By Sean Campbell
What started as an article analyzing the contract of one player on the Knicks, eventually became CARMELO (Career-Arc Regression Model Estimator with Local Optimization), an application that forecasts the performance of every NBA player for the next five years for statistician turned journalist, Nate Silver.
To start, his forecast of the future performance is measured in Wins Above Replacement (WAR). For those that don’t know, WAR is the estimated number of wins that a player adds to his team over a replacement player. For comparison, a replacement player is defined as a professional caliber athlete, playing the same position, that is not good enough make a team’s roster in most cases, but can be added to a team at the league’s minimum allowable salary.
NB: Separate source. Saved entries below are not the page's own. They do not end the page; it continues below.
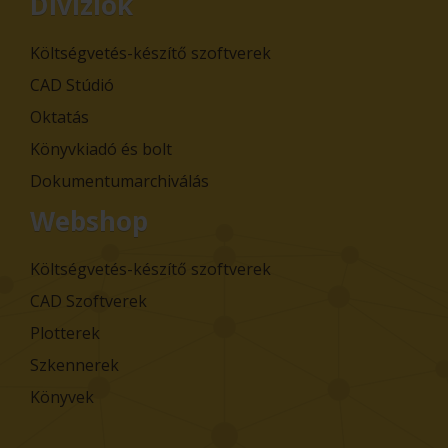
Divíziók
Költségvetés-készítő szoftverek
CAD Stúdió
Oktatás
Könyvkiadó és bolt
Dokumentumarchiválás
Webshop
Költségvetés-készítő szoftverek
CAD Szoftverek
Plotterek
Szkennerek
Könyvek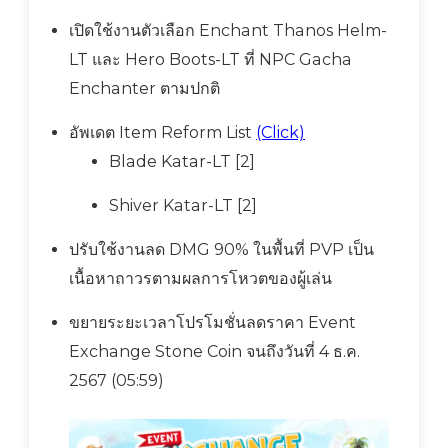
เปิดใช้งานตัวเลือก Enchant Thanos Helm-
LT และ Hero Boots-LT ที่ NPC Gacha
Enchanter ตามปกติ
อัพเดต Item Reform List
(Click)
Blade Katar-LT [2]
Shiver Katar-LT [2]
ปรับใช้งานลด DMG 90% ในพื้นที่ PVP เป็น
เนื้อหาถาวรตามผลการโหวตของผู้เล่น
ขยายระยะเวลาโปรโมชั่นลดราคา Event
Exchange Stone Coin จนถึงวันที่ 4 ธ.ค.
2567 (05:59)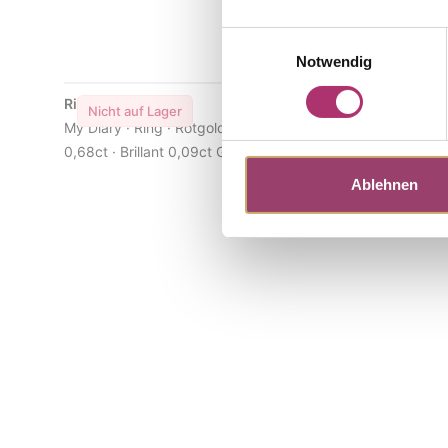
Einwilligungsauswahl
Notwendig
Ring · S5255R
Ohrstecker
Nicht auf Lager
Nicht au
My Diary · Ring · Rotgold 750 · Turmalin rosa
My Diary · 
0,68ct · Brillant 0,09ct G/VS
Turmalin ros
Ablehnen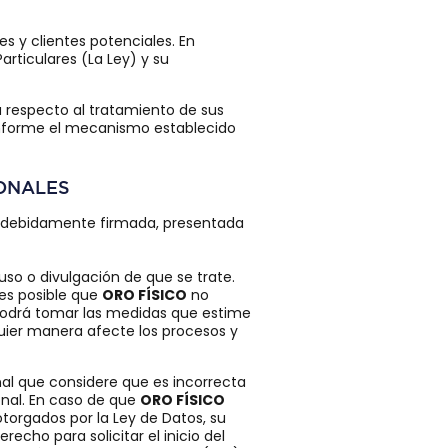
s y clientes potenciales. En
articulares (La Ley) y su
 respecto al tratamiento de sus
 conforme el mecanismo establecido
SONALES
tud debidamente firmada, presentada
 uso o divulgación de que se trate.
es posible que
ORO FÍSICO
no
odrá tomar las medidas que estime
uier manera afecte los procesos y
al que considere que es incorrecta
onal. En caso de que
ORO FÍSICO
otorgados por la Ley de Datos, su
recho para solicitar el inicio del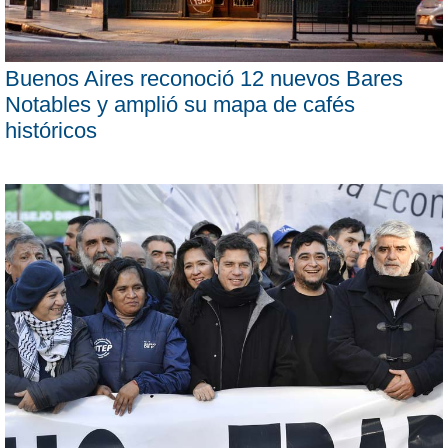
Buenos Aires reconoció 12 nuevos Bares
Notables y amplió su mapa de cafés
históricos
They’re essentially filler players that don’t help or hurt.
Silver uses the formula WAR = (PM*MIN*(2.18))/(48*82) to estimate how a player performs for his team. In this equation, PM is the plus-minus in points added, MIN is the number of minutes played over the course of an observed season, 48 is an estimate for the amount of minutes per 100 team possessions, 82 is the number of games played each season, and 2.18 is likely a correction factor that translates the points per game that lead to wins. Plus-minus takes into account both the amount of points a player scores in addition to the number of points he prevents by playing defense.
To estimate the futures of the players measured in WAR, Silver wrote a machine-learning algorithm that uses 16 statistics to find how similar any given player is to all other NBA players that have played the game since 1976.
The values for the 16 statistics are calculated from a weighted average of the players’ performance over the previous three seasons. Instead of using a straightforward average, Silver uses a weighted average according to a 60-30-10 split (i.e. the most recent season accounts for 60 percent of the average, the second most recent, 30 percent, and the third most recent is given 10 percent). He uses this split because the player’s most recent seasons are likely have more information about their current performance than earlier seasons.
The similarity is then localized by the player’s age so the projections can compare players at the same relative point in their respective careers.
From here, he averages all the historical players’ WAR using another weighted average, where the weights are allotted based on the players’ comparative similarity score, which ranges from 100 to about -300. A score of 100 means the observed player and the historical player match exactly in each of the 16 statistics. The assumption here is that a historical player who is very similar to an observed player can hold a lot of information about the current player’s possible path through the NBA; their careers are more likely to follow similar trajectories.
There are some other components and details that go into the forecast model, but those are less crucial to understanding his analysis than the concepts covered here.
Silver uses this model in a number of ways. In one article, he ranks the top 53 players based on his WAR calculations. In another, one of his writers uses the model to build a case for a team’s last chance to win a championship. Through his statistical model, Silver not only found stories in the data, but he also created a tool that his newsroom can use to generate material for as long as it remains valid, or at least plausible.
To his credit, Silver acknowledges that he thinks the model is good but probably not as good as the models used by Vegas (and by extension, NBA franchises). Teams of statisticians with advanced metrics generate those models. They also have multiple projections from various models and take the average of the values from those models to reduce the error due to noise in any single model.
In back testing, his model performed pretty well, but by his admission, “back-testing is not the same thing as seeing how predictions perform in the real world against truly unknown data.”